Harvey B. Gantt Center for African-American Arts + Culture recently announced that it will launch its National Endowment for the Arts (NEA) Big Read program, a five-month series of free events designed to inform, engage and promote literacy within the Charlotte area. 

The Gantt Center will host the Big Read Kickoff Celebration on Feb. 23 at 6:30 p.m., located at the Wells Fargo Auditorium below Knight Theater and featuring a festive dance performance and presentation by the Maryland-based KanKouran West African Dance Company to set the tone.

The celebration will also include poetry by the Gantt’s Golden Year Poet Laureate, Boris “Bluz” Rogers, and guests will receive the book that inspired the entire initiative: Homegoing, by Yaa Gyasi. 

That event will be followed by 20 more similar events held in partnership with Charlotte Mecklenburg Library, Cabarrus County Library, and UNC Charlotte’s J. Murrey Atkins Library, among others. 

Supported by a $20,000 Grants for Arts Projects award from the National Endowment for the Arts (NEA) announced last June, Charlotte will join 61 other communities nationwide that are participating in the 2023-’24 NEA Big Read.

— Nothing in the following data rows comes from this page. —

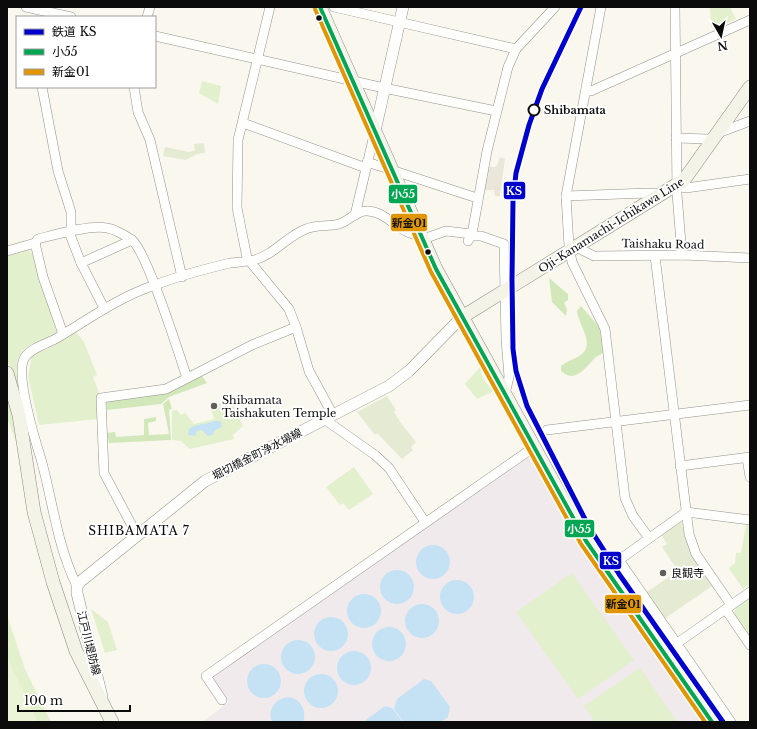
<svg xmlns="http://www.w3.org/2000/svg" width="757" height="729" font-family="'Libre Baskerville','Noto Sans JP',serif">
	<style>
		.industrial { fill: #f1eaec }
		.green { fill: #e2f0ce }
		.forest { fill: #d2e8bb }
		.cemetery { fill: #e5ebd2 }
		.pitch { fill: #ecf4d7 }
		.plaza { fill: #eae6d9 }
		.water { fill: #c4e2f4 }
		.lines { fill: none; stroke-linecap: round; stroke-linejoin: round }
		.minor-casing { stroke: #93928d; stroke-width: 10 }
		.tertiary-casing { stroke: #93928d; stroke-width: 12 }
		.secondary-casing { stroke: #898884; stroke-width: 14 }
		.minor { stroke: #fefefc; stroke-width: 9 }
		.tertiary { stroke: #fefefc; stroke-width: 11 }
		.secondary { stroke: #f4f3e8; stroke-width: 13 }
		.bus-1-casing { stroke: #fff; stroke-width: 7 }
		.bus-2-casing { stroke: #fff; stroke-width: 7 }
		.bus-1 { stroke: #00a651; stroke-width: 4 }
		.bus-2 { stroke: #df9601; stroke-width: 4 }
		.rail-1-casing { stroke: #fff; stroke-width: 8 }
		.rail-1 { stroke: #0000cd; stroke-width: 5 }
		.bus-dot { fill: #0b0b0b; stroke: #fff; stroke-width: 1.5 }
		.stop-dot { fill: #fff; stroke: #0b0b0b; stroke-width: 2 }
		.poi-dot { fill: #5f5e5a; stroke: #fff; stroke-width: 1.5 }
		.labels { text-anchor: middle; stroke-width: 4; stroke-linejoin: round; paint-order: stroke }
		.stop-label { font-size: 11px; font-weight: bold; fill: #0b0b0b; stroke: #fff; text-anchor: start }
		.street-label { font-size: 11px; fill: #0b0b0b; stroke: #fff }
		.poi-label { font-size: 11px; fill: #0b0b0b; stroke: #fff; text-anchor: start }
		.neighbourhood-label { font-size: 12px; letter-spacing: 1px; fill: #0b0b0b; stroke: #fff }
		.line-badge { stroke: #fff; stroke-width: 1.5 }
		.badge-label { font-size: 11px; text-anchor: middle; font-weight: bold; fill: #fff }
		.pale-badge-label { font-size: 11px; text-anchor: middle; font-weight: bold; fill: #111 }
	</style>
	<rect width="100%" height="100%" fill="#faf8ee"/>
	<!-- industrial -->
	<path class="industrial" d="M528,455L547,482L583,548L704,722H202L229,702L211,676Z"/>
	<!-- green -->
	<g class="green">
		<path d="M710,7H730L736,19L714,29L711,26Z"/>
		<path d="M202,81L221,86L218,104L199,93Z"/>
		<path d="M29,250L32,253L57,334C21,349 14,346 18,389L7,359V256Z"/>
		<path d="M75,331L84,342L97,375L93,377L99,393L97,395L99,419L39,425L28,376L32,355L50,348Z"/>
		<path d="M480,367C481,377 487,385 494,391L477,399L465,384Z"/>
		<path d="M7,391L19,442H16L7,418Z"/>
		<path d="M231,400L243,426L233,435L234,439L190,449L181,441L172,440V410H177L181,415L185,413L194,424L214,419L210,406Z"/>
		<path d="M354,467L373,494L349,510L343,503L340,505L326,487Z"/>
		<path d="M746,525L750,526V584L743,589L729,568L735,563L736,553H741Z"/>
		<path d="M572,573L634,660L578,699L516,612Z"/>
		<path d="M750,597V640L733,616L736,606Z"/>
		<path d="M91,609L108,622L117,650L105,653Z"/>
		<path d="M7,615L25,669L51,722H7Z"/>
		<path d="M640,668L677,722H595L584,706Z"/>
	</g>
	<!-- forest -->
	<g class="forest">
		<path d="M549,278L568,294V300L564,303L567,309L566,316L552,302Z"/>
		<path d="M581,306L600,328L603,353C600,355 597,356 595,358C585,368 575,384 561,371V366C568,360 577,359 583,353C594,343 578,323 577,311Z"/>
		<path d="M201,375L207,383L169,397L161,404L107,410L106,401Z"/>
		<path d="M169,399L172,409L169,410L171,440L109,443L107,433L115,432L116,437L144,435V419L156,417V421L148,423L149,435L169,434L163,404Z"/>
	</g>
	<!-- cemetery -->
	<g class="cemetery">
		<path d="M204,143L205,153L197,154L186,160L163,156L165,147L189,152L195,150L194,144Z"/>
		<path d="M387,396L396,410L394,412L401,423L416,442L411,447L413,450L402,459L377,433L375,435L357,412Z"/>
		<path d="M679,521L682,523C688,552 696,563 712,586L664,619L645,593L678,571L662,547L667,544L661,534Z"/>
	</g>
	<!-- pitch -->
	<path class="pitch" d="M7,654L11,666L38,722H7Z"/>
	<!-- plaza -->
	<path class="plaza" d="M500,157L505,159L500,196H495L494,190H482L485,178L487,179L489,175L487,174L489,167H496Z"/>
	<!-- water -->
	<g class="water">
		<path d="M214,421H220L222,427L215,430L212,435L208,436L202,430L196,431V436L188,435L189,429C197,423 206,425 214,421Z"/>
		<circle cx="433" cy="562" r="17"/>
		<circle cx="397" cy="587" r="17"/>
		<circle cx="457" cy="597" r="17"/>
		<circle cx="364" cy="611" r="17"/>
		<circle cx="422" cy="621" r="17"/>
		<circle cx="331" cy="634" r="17"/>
		<circle cx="389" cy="644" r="17"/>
		<circle cx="298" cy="657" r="17"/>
		<circle cx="354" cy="668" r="17"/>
		<circle cx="264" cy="681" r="17"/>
		<circle cx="321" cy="691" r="17"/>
		<path d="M424,679L431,681L450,707L448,717L441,722H404L394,709L397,699Z"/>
		<path d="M288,697C301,699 307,710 303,722H272C267,709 275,699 288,697Z"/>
		<path d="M385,706L392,708L403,722H363Z"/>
	</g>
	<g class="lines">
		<defs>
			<g id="minor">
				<path d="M26,7L71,17"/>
				<path d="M270,7L238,140L237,208L247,258L289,309L296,327L309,371L333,415"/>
				<path d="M334,7L516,49"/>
				<path d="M601,7L566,196L569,246L572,262L605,329L625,498L633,516L649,538"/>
				<path d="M675,7L677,194L682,255"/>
				<path d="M147,17L150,7"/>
				<path d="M155,36L384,88L496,111"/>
				<path d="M42,87L58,171L71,212V231"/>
				<path d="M134,87L138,112L150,140L182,277"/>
				<path d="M586,90L591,91L750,20"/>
				<path d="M243,123L366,168"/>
				<path d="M718,133L750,121"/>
				<path d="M676,138L708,139L712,142"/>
				<path d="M367,162L477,198"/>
				<path d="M677,186L686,188L750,179"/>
				<path d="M566,196L648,193L661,194"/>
				<path d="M355,215L375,131"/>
				<path d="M69,232L81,263L104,308"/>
				<path d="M471,236H481L504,244L506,339L509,377L505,394"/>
				<path d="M423,239L446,231L472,234"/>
				<path d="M468,241L472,234L487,151L508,67L516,49L555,7"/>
				<path d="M35,243L38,239C54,235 92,224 107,228C114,229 126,236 132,240C147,252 179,354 187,378"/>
				<path d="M579,246L582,250L594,256L682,255L750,258"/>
				<path d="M7,251L35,243L43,277L63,334"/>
				<path d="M655,256L689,534L696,554L731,605"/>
				<path d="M81,263L132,240"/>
				<path d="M324,419L375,455L389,468L425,522"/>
				<path d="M547,430L750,405"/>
				<path d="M747,458L750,477"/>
				<path d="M680,466L750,457"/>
				<path d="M137,535L104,473L101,398L166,389L252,345L296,327"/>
				<path d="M77,586C57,546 53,502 41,459C35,440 14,372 25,357C32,347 47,344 57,338C89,319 119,297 155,285C179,276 205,269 230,263C238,262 246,262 254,260C274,255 287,236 306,229C316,224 329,227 339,224C349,221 356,211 366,211C387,210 400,236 421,235"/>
				<path d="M726,610L750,645"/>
				<path d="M676,644L750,592"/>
				<path d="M222,700L206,676L534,447"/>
				<path d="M731,722L619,560L686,512L750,520"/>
			</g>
			<g id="tertiary">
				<path d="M375,131L403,7"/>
				<path d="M102,697L77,593V586L81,581L205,481L389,386L409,371L462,317"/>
			</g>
			<g id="secondary">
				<path d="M320,7L436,269L586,541L712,722"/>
				<path d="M462,317L684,180L750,87"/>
				<path d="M7,373L19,415L34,512L53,582L76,651L112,722"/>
			</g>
		</defs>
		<!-- minor casing -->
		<use href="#minor" class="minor-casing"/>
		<!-- tertiary casing -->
		<use href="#tertiary" class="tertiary-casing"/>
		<!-- secondary casing -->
		<use href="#secondary" class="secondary-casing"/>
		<!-- minor -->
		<use href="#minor" class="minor"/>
		<!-- tertiary -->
		<use href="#tertiary" class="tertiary"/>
		<!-- secondary -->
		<use href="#secondary" class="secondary"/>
		<defs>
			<path id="bus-1" d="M320,7L436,269L586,541L712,722"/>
			<path id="bus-2" d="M315,9L431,272L581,544L705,722"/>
		</defs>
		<!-- bus-1 casing -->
		<use href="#bus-1" class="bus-1-casing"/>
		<!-- bus-2 casing -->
		<use href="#bus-2" class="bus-2-casing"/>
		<!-- bus-1 -->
		<use href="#bus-1" class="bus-1"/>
		<!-- bus-2 -->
		<use href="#bus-2" class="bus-2"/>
		<defs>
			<path id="rail-1" d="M581,7L542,89L529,125L516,173L513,200L512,280L513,349L516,371L527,406L589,527L619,574L723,722"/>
		</defs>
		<!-- rail-1 casing -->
		<use href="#rail-1" class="rail-1-casing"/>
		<!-- rail-1 -->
		<use href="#rail-1" class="rail-1"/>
	</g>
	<!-- markers -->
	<g class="bus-dot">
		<circle cx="319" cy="18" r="3.5"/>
		<circle cx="428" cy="252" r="3.5"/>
	</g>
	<circle class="stop-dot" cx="534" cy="110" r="5.5"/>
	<g class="poi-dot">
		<circle cx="214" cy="406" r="4"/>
		<circle cx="663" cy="573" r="4"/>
	</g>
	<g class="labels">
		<!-- stop labels -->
		<g class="stop-label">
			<text x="544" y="114">Shibamata</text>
		</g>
		<!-- street labels -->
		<g class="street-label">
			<text transform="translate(611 225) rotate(-32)" y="4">Oji-Kanamachi-Ichikawa Line</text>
			<text transform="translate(663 244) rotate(1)" y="4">Taishaku Road</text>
			<text transform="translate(257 454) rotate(-27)" y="4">堀切橋金町浄水場線</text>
			<text transform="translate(89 643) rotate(76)" y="4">江戸川堤防線</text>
		</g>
		<!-- poi labels -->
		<g class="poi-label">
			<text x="222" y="404">Shibamata<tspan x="222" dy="13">Taishakuten Temple</tspan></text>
			<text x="671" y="577">良観寺</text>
		</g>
		<!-- neighbourhood labels -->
		<g class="neighbourhood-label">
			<text x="139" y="535">SHIBAMATA 7</text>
		</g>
	</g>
	<g class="line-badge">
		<rect x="503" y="181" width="23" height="19" rx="4" fill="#0000cd"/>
		<rect x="388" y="184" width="30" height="20" rx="4" fill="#00a651"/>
		<rect x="390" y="213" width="38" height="19" rx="4" fill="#df9601"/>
		<rect x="564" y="519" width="31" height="19" rx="4" fill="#00a651"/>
		<rect x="599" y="551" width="23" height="19" rx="4" fill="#0000cd"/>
		<rect x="604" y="594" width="38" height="20" rx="4" fill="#df9601"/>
	</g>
	<g class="badge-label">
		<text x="514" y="195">KS</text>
		<text x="403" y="198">小55</text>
		<text x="579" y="533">小55</text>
		<text x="611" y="565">KS</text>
	</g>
	<g class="pale-badge-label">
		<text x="409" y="227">新金01</text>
		<text x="623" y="608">新金01</text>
	</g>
	<!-- border -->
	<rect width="757" height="729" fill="none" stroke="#0b0b0b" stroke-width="16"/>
	<!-- legend -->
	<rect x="16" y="16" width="140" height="72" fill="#ffffff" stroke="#9d9d9d"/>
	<rect x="24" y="29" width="20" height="6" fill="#0000cd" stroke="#9d9d9d"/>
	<text x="52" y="36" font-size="12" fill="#0b0b0b">鉄道 KS</text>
	<rect x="24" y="49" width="20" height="6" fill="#00a651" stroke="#9d9d9d"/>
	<text x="52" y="56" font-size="12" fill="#0b0b0b">小55</text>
	<rect x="24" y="69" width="20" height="6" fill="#df9601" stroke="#9d9d9d"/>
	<text x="52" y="76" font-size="12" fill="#0b0b0b">新金01</text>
	<!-- north arrow -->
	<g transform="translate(721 36) rotate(171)" stroke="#ffffff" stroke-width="3" paint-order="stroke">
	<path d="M0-3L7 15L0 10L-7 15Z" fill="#0b0b0b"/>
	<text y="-6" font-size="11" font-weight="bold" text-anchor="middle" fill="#0b0b0b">N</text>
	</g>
	<!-- scale -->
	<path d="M18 705v6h112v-6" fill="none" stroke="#0b0b0b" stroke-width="2"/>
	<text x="24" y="705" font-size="12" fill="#0b0b0b" stroke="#ffffff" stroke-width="3" paint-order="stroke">100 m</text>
</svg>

Local events include poetry, arts, and writing workshops; book clubs; school events; expert panel discussions; and more.

Events include the Building Your Human Museum Workshop featuring NC Poet Laureate Jaki Shelton Green, similar to a workshop Green hosted during the African American Heritage Festival at Charlotte Museum of History in 2023. 

“I have lived the legacy of poet [and] of serving the people,” Green told Queen City Nerve in a discussion about the workshop last year. “I love being poet laureate, but I don’t need the title. I built this. I built the tables, that’s what I teach people to do. You’re not being served at the table you think you want to be at? Build your own table. There’s enough wood, there’s enough work. The need is there.”

The Gantt Center will host Green’s workshop on March 16. 

The programming will be part of Gantt Center’s Golden Year celebration, marking 50 years since its founding in 1974. Other Golden Year events scheduled throughout the year include an appearance from The 1619 Project author Nikole Hannah-Jones in July

In December 2023, the Gantt Center announced that the museum’s longtime chief operating officer Bonita Buford would step into the role of president and CEO, replacing the outgoing David Taylor following his 14-year tenure. 

“We are thankful for the NEA grant and are excited to launch the Big Read and offer a diverse range of arts and cultural programming, centered on the community-wide reading of Yaa Gyasi’s Homegoing, in the Charlotte region,” Buford stated in a release announcing the Big Read’s kickoff.

Published in 2016, Homecoming was the debut historical fiction novel from Ghanaian-American author Yaa Gyasi, who traces 300 years of Ghanaian history and, along the way, creates a truly great American novel. 

Spanning eight generations, the story begins with two Ghanaian sisters in the 18th century who lead parallel yet divergent lives; one stays in Ghana and becomes a wealthy slave trader’s wife while the other is sold into slavery and sent to America. 

The novel follows the lives of the two women’s descendants — from Ghana’s beaches to the plantations of Mississippi, the American Civil War to Jazz Age Harlem — offering an essential examination of power and privilege, memory and legacy. 

The Big Read page on NEA’s website shares other books that are part of the program around the country, while the Homegoing page suggests questions to be used in discussions of the book.